A New Metric for Hurricane Destruction Potential

June 1, 2013 · 0 comments

Hurricanes Katrina (2005), Ike (2008), and Sandy (2012) have proven the Saffir-Simpson Scale is inadequate for expressing hurricane destructiveness. This is especially true for storm surge, which the original Category 1-5 wind damage potential rating scale wasn’t designed to classify.

As another Atlantic hurricane season begins, a study now accepted for publication in Monthly Weather Review introduces a new metric for measuring the destructive potential of tropical cyclones: Track Integrated Kinetic Energy. TIKE builds on the earlier concept of Integrated Kinetic Energy to represent destructive potential by computing a storm’s sustained wind field quadrant-by-quadrant along its entire track. Summing up the IKE values over the tropical cyclone’s lifecycle more accurately determines the potential for destruction, the study concludes.

Additionally, TIKE can be accumulated for all of a tropical cyclone basin’s storms in a given year to create “an important metric of that season,” the authors write in a summary of their research (to appear in an upcoming issue of the Bulletin of the AMS).

Vasu Misra, lead author of the study “The Track Integrated Kinetic Energy of the Atlantic Tropical Cyclones,” adds:

Existing metrics such as Accumulated Cyclone Energy (ACE) or the Power Dissipation Index (PDI) only consider the peak wind in the storm, which is difficult to measure and typically only covers a very small area and contributes little to storm surge and wave damage.  TIKE takes into account the wind forcing over a large area surrounding the storm and is therefore much more reliable as an objective measure of hurricane destructive potential. In effect TIKE accounts for the intensity, duration, size, and structure of the tropical cyclones.
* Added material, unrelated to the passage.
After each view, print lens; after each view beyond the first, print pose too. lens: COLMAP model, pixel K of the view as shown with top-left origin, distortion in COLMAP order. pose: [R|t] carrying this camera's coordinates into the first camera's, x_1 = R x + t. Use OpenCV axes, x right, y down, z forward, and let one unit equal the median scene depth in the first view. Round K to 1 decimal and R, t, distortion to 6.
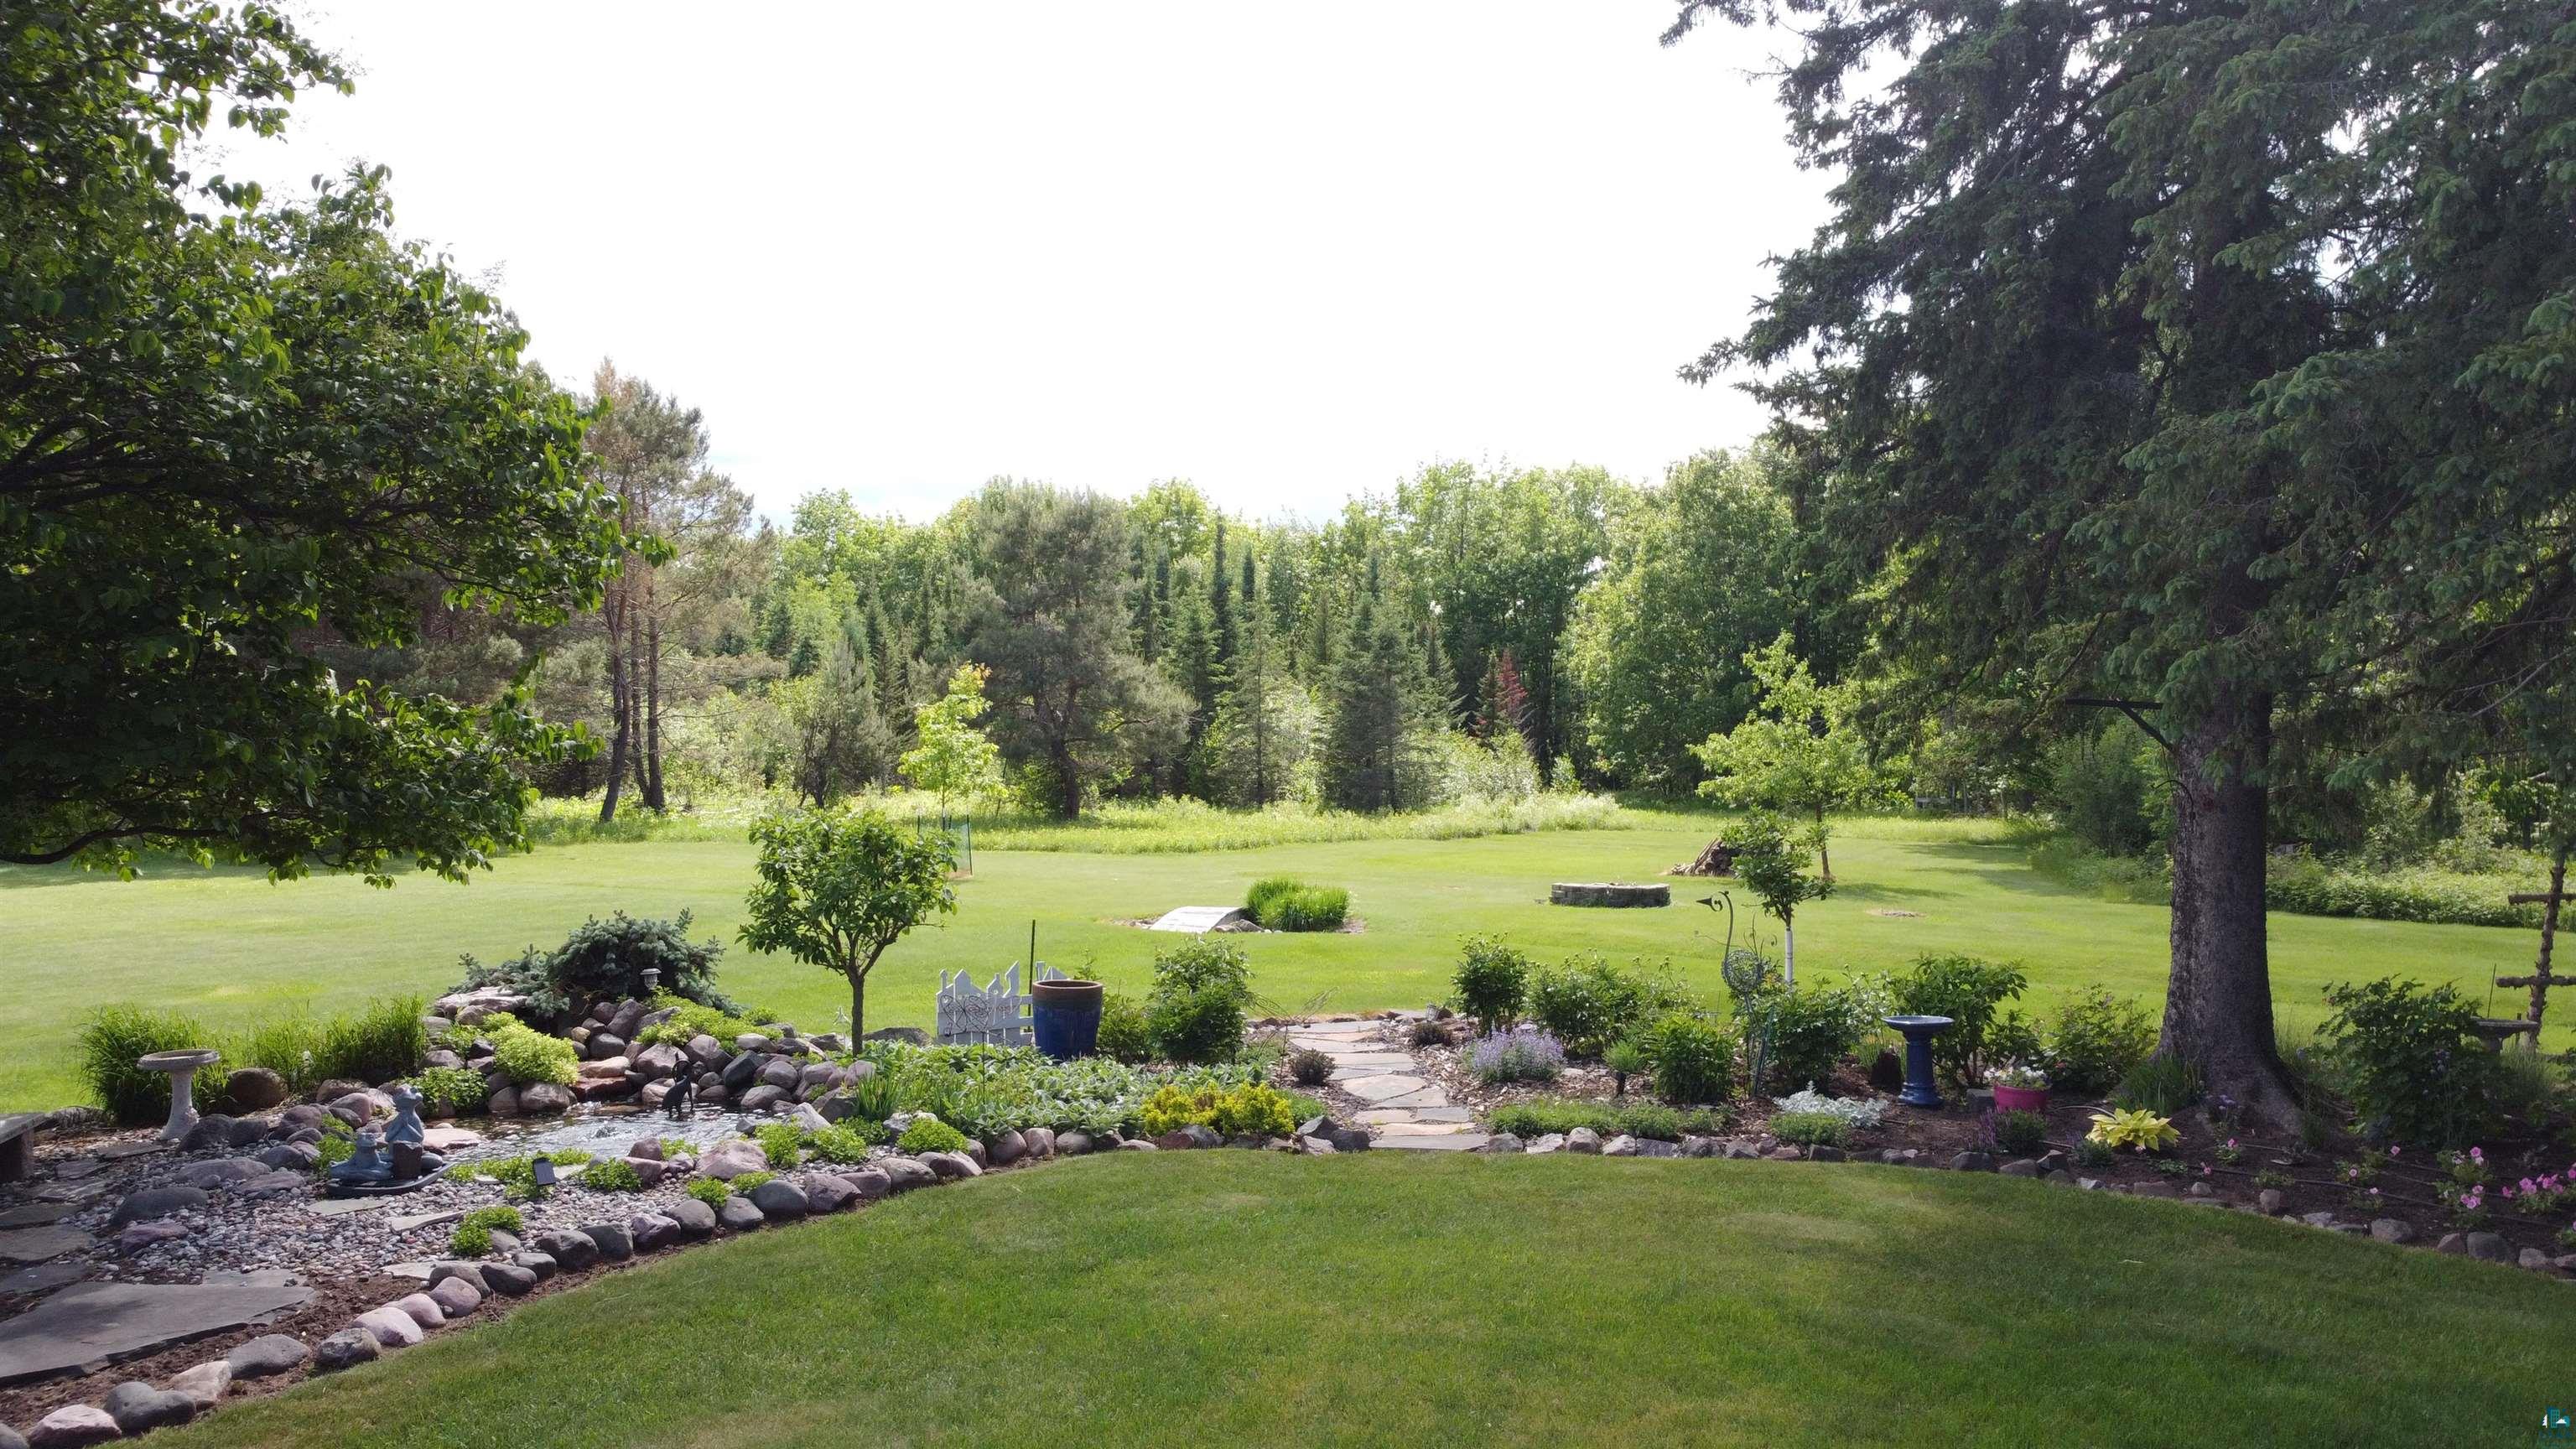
lens RADIAL K [[1952.0, 0, 1301.4], [0, 1952.0, 731.6], [0, 0, 1]] dist [0.008476, -0.006196]
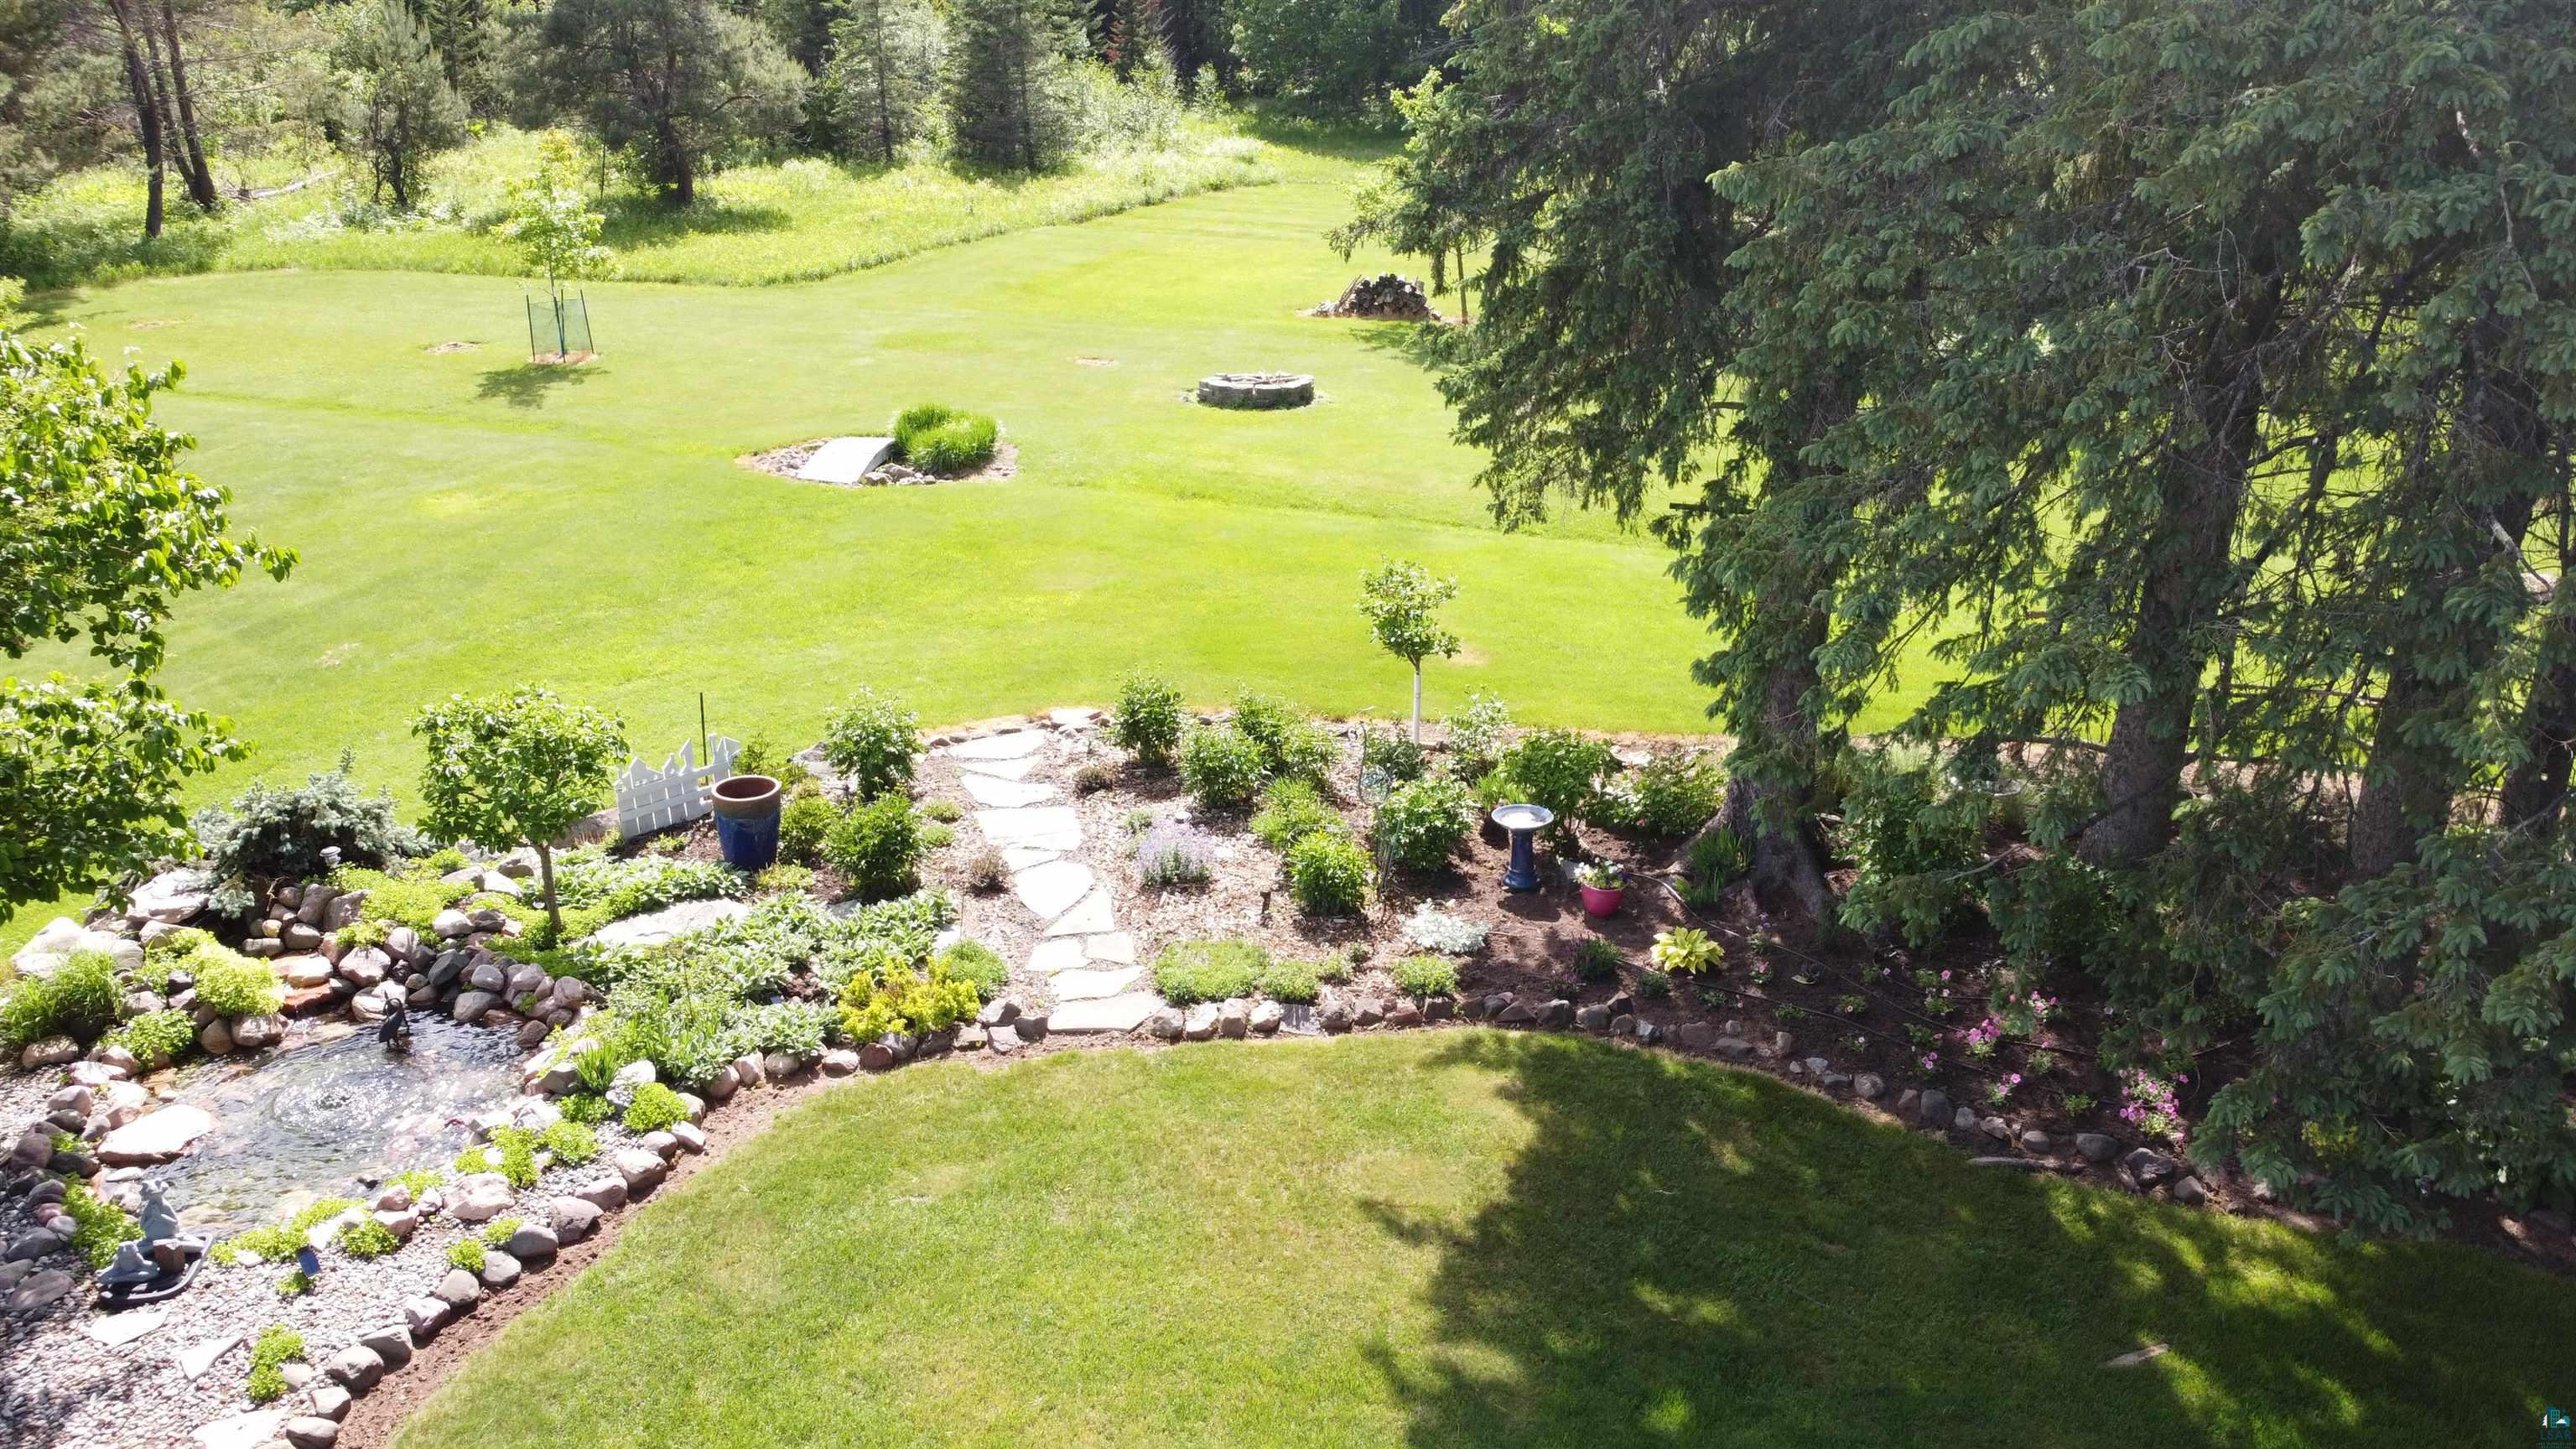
lens RADIAL K [[1954.0, 0, 1307.3], [0, 1954.0, 733.5], [0, 0, 1]] dist [-0.009681, 0.003976]
pose [[0.983433, -0.061657, 0.170464, -0.000257], [-0.007243, 0.926261, 0.376814, -0.325793], [-0.181127, -0.371806, 0.910469, 0.001934]]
The study by Misra and his colleagues also looks at seasonal and season-to-season as well geographic variations of TIKE. Among its findings:

  • TIKE peaks in September along with hurricane season overall, since that’s when the Atlantic Ocean is warm enough to fuel large and long-lived storms;
  • Very active hurricane seasons such as 2005 may not be the most destructive since some large and powerful hurricanes may be short-lived;
  • Annual variations in TIKE are related to sea surface temperature variations in both the equatorial Pacific (warmer temperatures there relate to lower TIKE in the Atlantic) and the Atlantic (its warmer temperatures relate to higher TIKE there).